Element and coordinate records:
[Begin]
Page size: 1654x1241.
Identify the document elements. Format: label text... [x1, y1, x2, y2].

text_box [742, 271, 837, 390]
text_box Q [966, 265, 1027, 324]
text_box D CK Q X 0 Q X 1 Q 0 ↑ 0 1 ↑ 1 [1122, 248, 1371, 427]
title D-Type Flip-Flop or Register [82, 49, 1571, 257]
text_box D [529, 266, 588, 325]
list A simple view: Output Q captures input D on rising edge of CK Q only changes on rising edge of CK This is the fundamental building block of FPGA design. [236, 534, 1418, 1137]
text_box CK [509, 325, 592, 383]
[End]
[Begin]
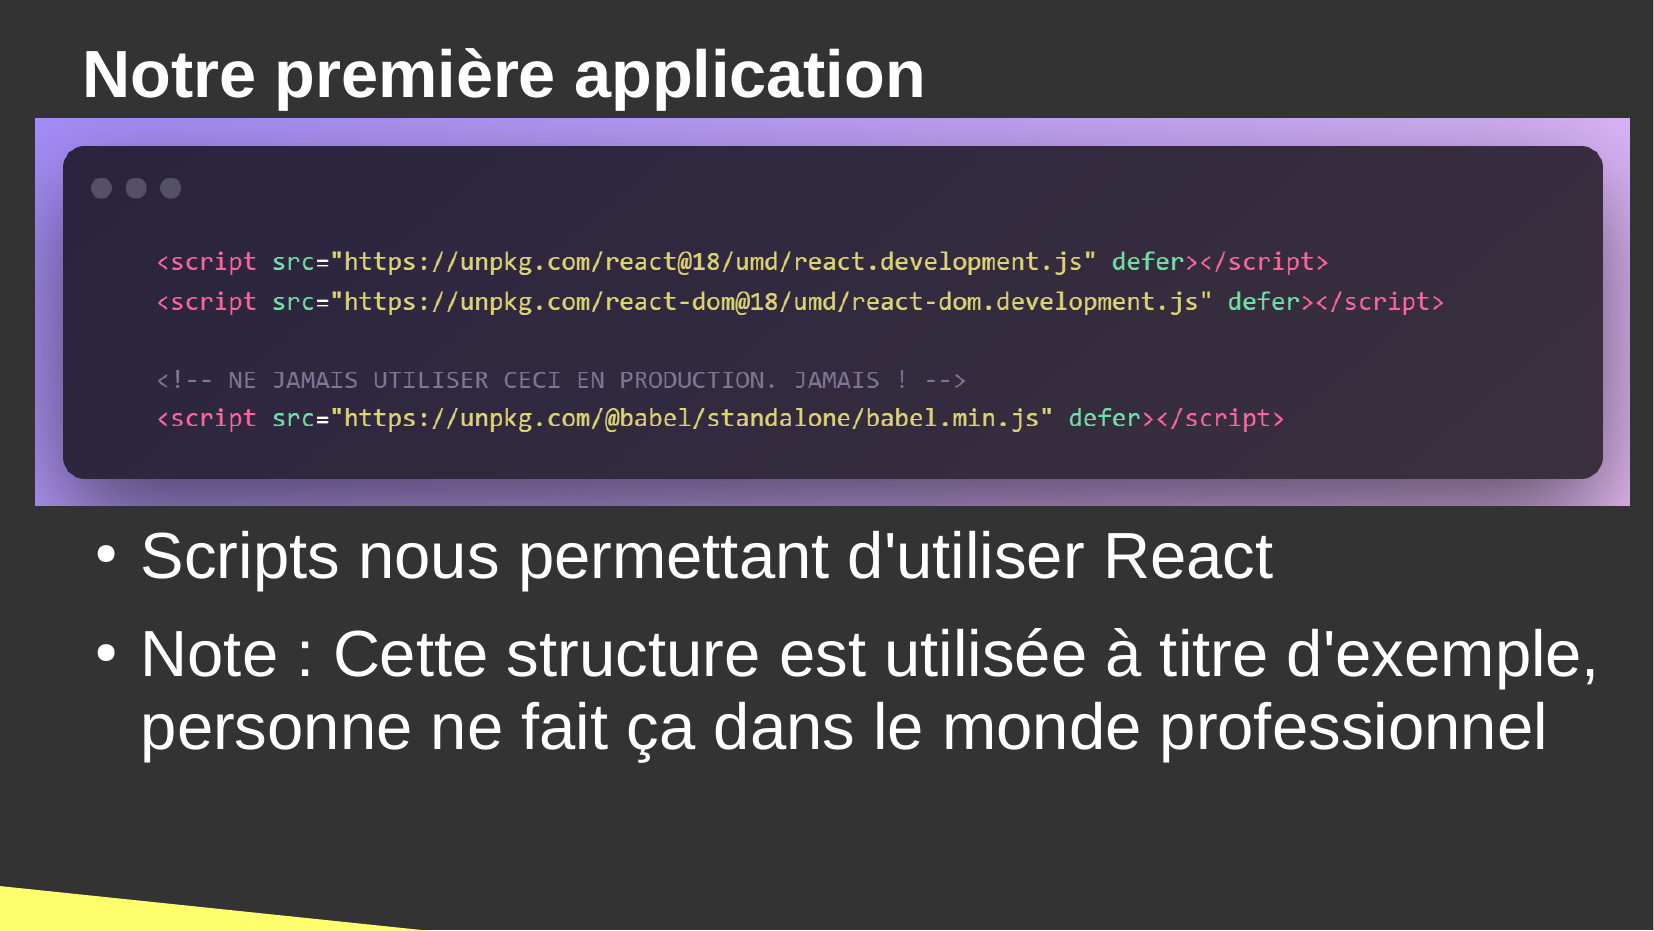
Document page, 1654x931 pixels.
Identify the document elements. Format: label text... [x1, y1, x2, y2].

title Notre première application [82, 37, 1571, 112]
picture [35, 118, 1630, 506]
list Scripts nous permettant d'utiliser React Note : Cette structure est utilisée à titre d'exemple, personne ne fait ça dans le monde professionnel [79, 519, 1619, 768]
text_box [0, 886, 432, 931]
[End]
— Prompt —
Transcribe the lines of the listing above without any changes, beginning at the line that contains "Document page, 1654x931 pixels." and stopping after the line that contains "text_box [0, 886, 432, 931]".

— Result of this task —
Document page, 1654x931 pixels.
Identify the document elements. Format: label text... [x1, y1, x2, y2].

title Notre première application [82, 37, 1571, 112]
picture [35, 118, 1630, 506]
list Scripts nous permettant d'utiliser React Note : Cette structure est utilisée à titre d'exemple, personne ne fait ça dans le monde professionnel [79, 519, 1619, 768]
text_box [0, 886, 432, 931]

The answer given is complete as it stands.